Orthographic measures are based on the written form of words. Jiwar calculates the following orthographic measures:

Orthographic N (orth_N)

Full Name: Orthographic Neighborhood Size

Description: Number and forms of words that differ by one letter via substitution only.

Output Columns:
  • orth_N: Number of orthographic neighbors which differ from the target word by one letter via substitution only.

  • orth_N_nbr: A list of the forms of orthographic neighbors identified in ‘orth_N’

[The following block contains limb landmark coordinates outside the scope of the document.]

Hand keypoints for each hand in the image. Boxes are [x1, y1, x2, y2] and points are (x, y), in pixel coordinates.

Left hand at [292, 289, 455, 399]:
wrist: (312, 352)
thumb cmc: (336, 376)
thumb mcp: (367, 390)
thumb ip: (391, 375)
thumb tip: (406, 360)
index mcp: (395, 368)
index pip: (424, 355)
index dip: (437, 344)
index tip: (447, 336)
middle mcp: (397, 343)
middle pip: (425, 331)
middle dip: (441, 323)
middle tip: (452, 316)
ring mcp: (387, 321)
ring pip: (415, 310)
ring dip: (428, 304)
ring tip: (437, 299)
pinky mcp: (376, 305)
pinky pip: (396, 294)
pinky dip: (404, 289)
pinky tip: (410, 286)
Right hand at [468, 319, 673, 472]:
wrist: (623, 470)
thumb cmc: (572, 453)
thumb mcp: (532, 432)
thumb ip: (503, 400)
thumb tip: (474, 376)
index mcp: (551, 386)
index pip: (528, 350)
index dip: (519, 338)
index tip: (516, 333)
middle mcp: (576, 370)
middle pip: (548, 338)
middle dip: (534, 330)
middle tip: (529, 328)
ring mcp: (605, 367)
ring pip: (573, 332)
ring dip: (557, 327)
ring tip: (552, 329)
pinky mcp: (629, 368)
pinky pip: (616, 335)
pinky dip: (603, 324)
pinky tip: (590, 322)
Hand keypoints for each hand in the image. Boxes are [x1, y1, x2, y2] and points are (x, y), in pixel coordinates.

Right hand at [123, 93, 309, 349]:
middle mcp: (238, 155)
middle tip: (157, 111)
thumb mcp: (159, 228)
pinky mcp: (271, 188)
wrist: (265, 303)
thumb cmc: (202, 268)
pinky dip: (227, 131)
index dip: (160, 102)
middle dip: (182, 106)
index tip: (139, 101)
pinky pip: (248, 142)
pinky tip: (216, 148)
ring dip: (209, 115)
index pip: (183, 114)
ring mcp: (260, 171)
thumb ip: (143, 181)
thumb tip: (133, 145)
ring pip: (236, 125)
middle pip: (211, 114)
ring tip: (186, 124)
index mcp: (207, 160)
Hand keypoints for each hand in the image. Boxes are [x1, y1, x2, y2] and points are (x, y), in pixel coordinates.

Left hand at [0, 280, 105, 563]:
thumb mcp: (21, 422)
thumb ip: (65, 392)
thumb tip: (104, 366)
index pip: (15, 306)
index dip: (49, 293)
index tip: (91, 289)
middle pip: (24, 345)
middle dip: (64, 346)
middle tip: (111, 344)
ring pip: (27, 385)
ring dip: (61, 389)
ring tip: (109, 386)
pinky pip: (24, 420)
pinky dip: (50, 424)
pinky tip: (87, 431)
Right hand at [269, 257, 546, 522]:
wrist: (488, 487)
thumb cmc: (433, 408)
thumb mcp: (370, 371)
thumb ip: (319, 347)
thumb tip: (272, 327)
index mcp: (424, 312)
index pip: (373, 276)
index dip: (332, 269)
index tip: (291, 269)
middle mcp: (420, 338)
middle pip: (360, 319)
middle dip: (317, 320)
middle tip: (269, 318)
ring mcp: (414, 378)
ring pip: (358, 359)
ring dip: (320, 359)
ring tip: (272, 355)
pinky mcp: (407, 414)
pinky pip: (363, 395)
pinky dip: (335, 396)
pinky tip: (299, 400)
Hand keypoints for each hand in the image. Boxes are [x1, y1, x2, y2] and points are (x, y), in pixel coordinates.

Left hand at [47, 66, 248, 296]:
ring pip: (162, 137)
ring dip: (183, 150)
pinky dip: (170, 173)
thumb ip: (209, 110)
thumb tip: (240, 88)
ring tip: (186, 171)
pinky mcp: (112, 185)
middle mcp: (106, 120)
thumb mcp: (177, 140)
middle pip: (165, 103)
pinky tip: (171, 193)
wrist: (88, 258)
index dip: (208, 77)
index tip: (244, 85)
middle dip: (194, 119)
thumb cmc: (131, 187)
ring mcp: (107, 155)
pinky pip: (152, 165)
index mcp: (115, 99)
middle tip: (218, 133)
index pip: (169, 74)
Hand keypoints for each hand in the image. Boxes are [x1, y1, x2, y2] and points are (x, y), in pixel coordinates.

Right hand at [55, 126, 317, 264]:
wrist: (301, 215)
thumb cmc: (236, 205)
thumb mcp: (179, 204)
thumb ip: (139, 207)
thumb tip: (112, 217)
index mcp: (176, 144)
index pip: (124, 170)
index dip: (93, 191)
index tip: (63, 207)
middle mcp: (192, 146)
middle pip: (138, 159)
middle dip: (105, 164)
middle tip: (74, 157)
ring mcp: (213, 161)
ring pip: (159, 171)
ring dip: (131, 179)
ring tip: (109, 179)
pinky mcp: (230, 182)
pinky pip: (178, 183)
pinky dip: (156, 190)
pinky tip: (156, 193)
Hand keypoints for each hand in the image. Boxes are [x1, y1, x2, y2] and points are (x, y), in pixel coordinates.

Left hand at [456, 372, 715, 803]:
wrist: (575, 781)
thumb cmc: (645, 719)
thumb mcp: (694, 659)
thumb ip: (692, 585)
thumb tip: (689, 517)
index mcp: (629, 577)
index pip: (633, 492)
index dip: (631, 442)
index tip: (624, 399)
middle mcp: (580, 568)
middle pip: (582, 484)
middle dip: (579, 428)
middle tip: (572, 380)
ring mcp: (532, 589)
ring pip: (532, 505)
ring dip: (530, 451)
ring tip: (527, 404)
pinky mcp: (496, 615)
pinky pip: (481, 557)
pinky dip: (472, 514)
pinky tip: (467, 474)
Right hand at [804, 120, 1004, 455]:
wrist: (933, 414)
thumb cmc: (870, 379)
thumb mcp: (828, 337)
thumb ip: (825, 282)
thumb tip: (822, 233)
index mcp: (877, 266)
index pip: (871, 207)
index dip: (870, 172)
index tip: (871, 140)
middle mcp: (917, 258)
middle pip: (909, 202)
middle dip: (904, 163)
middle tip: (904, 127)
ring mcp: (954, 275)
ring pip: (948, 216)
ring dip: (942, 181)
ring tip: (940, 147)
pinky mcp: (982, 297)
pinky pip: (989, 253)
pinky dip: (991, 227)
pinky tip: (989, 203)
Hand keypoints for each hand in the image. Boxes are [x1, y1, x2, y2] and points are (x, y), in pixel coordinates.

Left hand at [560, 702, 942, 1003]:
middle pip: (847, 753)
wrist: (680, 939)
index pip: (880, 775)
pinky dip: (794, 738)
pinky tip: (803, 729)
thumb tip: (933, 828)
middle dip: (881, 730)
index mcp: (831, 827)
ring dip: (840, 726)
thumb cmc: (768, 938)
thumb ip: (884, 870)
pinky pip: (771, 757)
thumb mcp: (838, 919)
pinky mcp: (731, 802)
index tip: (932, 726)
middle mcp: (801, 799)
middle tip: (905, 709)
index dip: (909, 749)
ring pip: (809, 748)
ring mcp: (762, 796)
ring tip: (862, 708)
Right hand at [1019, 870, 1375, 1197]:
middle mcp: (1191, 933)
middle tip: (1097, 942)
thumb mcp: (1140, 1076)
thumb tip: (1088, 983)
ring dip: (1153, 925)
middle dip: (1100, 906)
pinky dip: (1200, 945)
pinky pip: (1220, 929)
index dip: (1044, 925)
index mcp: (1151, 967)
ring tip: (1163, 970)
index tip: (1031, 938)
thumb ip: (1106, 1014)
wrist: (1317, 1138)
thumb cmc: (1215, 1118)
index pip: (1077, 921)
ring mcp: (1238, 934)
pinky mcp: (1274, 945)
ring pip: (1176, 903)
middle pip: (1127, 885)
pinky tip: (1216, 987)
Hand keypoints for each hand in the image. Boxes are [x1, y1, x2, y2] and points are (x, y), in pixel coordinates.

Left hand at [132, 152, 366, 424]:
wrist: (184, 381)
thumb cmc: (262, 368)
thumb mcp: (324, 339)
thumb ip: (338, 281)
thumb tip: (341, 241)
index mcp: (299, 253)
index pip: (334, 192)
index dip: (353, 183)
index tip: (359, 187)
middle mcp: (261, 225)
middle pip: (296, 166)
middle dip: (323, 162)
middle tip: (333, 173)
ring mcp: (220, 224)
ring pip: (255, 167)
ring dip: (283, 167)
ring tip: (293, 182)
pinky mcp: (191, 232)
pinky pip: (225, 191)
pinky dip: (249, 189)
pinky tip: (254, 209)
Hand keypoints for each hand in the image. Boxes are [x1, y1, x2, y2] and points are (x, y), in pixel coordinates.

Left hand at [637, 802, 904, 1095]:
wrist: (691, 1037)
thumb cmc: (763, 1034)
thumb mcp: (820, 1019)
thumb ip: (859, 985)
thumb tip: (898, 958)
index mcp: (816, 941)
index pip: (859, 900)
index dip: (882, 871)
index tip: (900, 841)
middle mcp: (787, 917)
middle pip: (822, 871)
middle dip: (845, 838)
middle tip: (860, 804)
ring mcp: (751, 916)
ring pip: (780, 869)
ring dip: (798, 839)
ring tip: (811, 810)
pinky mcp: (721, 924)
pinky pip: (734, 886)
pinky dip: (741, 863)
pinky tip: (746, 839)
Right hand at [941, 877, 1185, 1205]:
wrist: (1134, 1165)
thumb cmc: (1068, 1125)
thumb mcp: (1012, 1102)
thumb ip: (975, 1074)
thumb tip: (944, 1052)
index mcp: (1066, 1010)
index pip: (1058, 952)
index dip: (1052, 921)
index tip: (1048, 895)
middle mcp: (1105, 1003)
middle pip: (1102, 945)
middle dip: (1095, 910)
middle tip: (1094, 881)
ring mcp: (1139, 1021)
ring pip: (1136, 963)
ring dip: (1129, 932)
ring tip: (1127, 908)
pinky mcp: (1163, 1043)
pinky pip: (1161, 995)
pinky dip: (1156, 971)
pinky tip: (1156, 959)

Orthographic Density (orth_density)

Full Name: Orthographic Neighborhood Density

Description: Number and forms of words which differ from the target word by one letter via substitution, addition, or deletion.

Output Columns:
  • orth_density: Number of orthographic neighbors which differ from the target word by one letter via substitution, addition, or deletion

  • orth_density_nbrs: A list of the forms of orthographic neighbors identified in ‘orth_density’

OLD20

Full Name: Orthographic Levenshtein Distance-20

Description: Average orthographic Levenshtein distance of the 20 closest neighbors.

Output Column: OLD20

Orthographic Network

Full Name: Orthographic netowrk science measures

Description: Measures the interconnectedness of a word’s orthographic neighborhood at the near and distant neighbor levels.

Output Columns:
  • orth_C: The clustering coefficient C measures the degree to which a word’s immediate orthographic neighbors are also orthographic neighbors of each other.

  • orth_2hop_density: The 2-hop density measures the degree to which a word’s immediate and distant orthographic neighbors are also orthographic neighbors of each other.

Orthographic Neighbor Frequency

Full Name: Orthographic Neighborhood Frequency

Description: Statistics about the frequencies of orthographic neighboring words. In this measure, neighbors are defined as words differing by one letter via substitution, addition, or deletion.

Output Columns:
  • orth_nbr_fpm_m: The mean frequency per million (fpm) of orthographic neighbors.

  • orth_nbr_fpm_SD: The standard deviation of the frequency per million (fpm) of orthographic neighbors.

  • orth_nbr_fpm_higher_m: The mean frequency per million (fpm) of orthographic neighbors that have a higher frequency than the target word.

  • orth_nbr_fpm_lower_m: The mean frequency per million (fpm) of orthographic neighbors that have a lower frequency than the target word.

  • orth_nbr_zipf_m: The mean Zipf value of orthographic neighbors.

  • orth_nbr_zipf_SD: The standard deviation of the Zipf values of orthographic neighbors.

  • orth_nbr_zipf_higher_m: The mean Zipf value of orthographic neighbors that have a higher frequency than the target word.

  • orth_nbr_zipf_lower_m: The mean Zipf value of orthographic neighbors that have a lower frequency than the target word.